In this paper, we are interested in the prediction of flank wear through dry hard turning of AISI D2 steel with a mixed alumina insert. In the machining process, the cutting tool is principally affected by two kinds of wear: flank and crater wear. The latter are criteria for cessation of the tool function. In the absence of a real-time wear sensor, it is necessary to know or track wear with the view to prevent tool damage.
For this purpose, the current research focuses on the development of predictive models of flank wear based on Artificial Neural Network (ANN), Gaussian Process Regression (GPR), Support Vector Machine (SVM), and Polynomial Fit using Genetic Algorithm (GAPOLYFITN).

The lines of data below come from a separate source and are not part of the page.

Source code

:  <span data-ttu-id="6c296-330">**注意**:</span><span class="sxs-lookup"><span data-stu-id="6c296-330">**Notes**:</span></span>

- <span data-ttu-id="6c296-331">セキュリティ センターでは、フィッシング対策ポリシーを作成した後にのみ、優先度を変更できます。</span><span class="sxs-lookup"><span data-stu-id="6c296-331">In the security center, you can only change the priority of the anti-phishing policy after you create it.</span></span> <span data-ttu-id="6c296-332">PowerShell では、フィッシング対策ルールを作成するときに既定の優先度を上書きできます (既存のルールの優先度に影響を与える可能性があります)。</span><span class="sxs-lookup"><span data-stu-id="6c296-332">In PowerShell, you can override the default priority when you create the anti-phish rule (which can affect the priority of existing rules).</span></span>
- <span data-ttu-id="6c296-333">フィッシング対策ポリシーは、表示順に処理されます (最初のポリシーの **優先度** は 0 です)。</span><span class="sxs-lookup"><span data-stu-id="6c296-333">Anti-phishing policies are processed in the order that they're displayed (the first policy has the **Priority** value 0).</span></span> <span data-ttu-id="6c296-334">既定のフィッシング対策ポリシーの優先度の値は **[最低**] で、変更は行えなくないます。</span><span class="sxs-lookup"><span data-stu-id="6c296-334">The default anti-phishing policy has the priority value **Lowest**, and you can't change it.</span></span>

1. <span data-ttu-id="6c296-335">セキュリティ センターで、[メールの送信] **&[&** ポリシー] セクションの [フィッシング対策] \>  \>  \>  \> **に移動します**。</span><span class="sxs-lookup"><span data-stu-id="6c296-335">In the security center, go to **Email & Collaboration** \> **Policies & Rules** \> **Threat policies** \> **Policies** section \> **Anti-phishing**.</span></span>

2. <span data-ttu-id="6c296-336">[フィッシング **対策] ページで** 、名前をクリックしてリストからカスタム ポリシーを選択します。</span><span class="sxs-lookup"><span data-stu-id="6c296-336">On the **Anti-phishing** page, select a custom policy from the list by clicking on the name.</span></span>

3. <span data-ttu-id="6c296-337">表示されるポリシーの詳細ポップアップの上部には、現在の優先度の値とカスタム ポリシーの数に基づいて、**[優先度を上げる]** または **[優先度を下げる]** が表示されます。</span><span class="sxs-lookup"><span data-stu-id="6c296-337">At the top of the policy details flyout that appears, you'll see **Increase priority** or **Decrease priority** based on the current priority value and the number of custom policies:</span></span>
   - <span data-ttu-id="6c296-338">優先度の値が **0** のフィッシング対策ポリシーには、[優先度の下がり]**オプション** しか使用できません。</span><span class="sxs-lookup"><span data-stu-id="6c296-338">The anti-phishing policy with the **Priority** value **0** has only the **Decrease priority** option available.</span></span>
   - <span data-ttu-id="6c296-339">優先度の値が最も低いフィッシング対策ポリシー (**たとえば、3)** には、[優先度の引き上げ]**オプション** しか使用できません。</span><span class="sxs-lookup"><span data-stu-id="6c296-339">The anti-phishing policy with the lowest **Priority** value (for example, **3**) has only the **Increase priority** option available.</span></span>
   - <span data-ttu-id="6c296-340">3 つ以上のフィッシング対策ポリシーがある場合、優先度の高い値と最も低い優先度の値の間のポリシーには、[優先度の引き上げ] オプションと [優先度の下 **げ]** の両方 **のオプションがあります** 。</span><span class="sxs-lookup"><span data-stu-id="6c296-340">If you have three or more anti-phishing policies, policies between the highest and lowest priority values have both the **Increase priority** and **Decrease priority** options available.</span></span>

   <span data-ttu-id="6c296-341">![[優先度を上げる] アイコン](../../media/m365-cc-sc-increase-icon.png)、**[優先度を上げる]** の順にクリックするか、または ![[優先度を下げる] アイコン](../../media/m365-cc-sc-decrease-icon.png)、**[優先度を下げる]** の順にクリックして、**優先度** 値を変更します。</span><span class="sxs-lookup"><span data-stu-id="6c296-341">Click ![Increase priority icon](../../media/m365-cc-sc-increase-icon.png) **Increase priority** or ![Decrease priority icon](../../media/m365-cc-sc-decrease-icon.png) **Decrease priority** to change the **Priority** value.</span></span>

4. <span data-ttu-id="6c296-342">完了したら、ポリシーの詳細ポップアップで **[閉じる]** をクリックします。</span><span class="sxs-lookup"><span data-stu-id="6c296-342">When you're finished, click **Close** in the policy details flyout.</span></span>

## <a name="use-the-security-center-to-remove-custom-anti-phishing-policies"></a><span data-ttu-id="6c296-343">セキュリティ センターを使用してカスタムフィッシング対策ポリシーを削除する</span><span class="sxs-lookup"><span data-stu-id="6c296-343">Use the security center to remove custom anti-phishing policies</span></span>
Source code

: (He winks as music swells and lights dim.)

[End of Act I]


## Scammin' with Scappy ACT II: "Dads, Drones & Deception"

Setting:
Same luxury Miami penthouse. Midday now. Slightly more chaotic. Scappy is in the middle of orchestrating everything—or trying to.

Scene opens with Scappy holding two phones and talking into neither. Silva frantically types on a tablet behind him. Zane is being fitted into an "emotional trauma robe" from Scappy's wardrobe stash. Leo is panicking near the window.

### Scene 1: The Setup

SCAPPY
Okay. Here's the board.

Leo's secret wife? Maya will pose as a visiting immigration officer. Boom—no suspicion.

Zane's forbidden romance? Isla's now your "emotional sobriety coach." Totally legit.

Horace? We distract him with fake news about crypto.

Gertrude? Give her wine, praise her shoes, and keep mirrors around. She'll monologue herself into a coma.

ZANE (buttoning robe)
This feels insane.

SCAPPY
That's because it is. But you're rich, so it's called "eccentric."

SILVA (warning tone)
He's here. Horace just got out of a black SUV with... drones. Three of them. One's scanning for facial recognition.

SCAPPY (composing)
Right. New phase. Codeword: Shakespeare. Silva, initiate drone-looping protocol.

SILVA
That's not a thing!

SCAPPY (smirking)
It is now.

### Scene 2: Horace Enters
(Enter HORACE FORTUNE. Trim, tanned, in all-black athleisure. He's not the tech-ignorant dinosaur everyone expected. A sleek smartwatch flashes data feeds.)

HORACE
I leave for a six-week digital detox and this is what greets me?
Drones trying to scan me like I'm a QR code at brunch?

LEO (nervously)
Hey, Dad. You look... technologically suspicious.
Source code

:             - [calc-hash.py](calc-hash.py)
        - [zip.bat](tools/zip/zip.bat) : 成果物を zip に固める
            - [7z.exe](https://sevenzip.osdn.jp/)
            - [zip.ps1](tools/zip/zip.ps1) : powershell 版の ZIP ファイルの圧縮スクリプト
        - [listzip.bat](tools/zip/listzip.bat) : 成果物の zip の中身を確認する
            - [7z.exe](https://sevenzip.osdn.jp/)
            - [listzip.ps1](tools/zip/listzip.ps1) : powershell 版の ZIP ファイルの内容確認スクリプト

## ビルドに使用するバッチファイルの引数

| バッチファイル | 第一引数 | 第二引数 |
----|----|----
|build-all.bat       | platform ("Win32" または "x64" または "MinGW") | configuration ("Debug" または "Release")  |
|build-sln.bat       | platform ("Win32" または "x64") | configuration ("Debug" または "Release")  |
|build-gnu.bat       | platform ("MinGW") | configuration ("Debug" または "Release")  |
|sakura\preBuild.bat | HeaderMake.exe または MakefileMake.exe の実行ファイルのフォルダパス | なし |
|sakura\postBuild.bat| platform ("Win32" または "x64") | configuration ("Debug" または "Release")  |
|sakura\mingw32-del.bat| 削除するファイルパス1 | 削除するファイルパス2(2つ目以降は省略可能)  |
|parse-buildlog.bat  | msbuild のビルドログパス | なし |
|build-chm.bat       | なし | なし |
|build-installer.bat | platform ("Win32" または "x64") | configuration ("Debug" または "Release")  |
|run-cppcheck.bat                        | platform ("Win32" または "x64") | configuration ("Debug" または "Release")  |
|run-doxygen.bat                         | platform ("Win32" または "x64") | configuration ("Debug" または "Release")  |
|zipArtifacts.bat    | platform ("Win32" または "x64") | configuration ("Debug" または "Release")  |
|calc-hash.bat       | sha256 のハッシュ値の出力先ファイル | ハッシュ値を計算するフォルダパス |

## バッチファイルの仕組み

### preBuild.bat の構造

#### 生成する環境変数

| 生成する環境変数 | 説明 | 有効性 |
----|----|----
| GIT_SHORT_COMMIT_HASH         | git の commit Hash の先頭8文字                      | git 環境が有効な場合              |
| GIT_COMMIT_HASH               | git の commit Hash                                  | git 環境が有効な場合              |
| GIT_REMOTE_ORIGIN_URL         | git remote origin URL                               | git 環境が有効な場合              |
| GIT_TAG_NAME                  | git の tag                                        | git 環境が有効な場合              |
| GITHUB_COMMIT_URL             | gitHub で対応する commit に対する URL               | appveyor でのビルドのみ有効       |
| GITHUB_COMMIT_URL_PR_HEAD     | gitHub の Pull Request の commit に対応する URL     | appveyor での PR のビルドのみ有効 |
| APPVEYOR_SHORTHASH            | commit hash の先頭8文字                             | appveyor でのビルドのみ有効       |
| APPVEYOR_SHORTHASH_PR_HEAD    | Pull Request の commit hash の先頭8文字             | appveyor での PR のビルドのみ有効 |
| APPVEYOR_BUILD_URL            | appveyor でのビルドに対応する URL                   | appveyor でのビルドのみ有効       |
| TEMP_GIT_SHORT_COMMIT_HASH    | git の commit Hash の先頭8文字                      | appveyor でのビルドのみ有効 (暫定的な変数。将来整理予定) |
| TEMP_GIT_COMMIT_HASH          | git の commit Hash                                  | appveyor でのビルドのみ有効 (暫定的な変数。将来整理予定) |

The simulation process involves considering input variables including feed (f), cutting speed (Vc), and cutting time (tc); the output is the flank wear (VB). To assess the statistical efficacy of the predictive models, some performance indicators were employed, including the R-squared statistic-R2, Mean Square Error-MSE, Mean Absolute Error-MAE, and Mean Absolute Percentage Error-MAPE.
The results, for the present case study, show that the R-squared statistic ranges from 0.85 to 0.99, the MSE is between 0.000046 and 0.000177, the MAE ranges from 0.002958 to 0.009336, and the value of MAPE varies from 3.50 to 9.60%. The predictive capability of GPR and GAPOLYFITN in determining flank wear are the best, as they exhibit high (R2), and lower values of MSE, MAE, and MAPE. The powerful predictive model of flank wear is the GPR because it provides R2 = 0.96, MSE = 4.6e-5, MAE = 0.002958, and MAPE = 3.50%.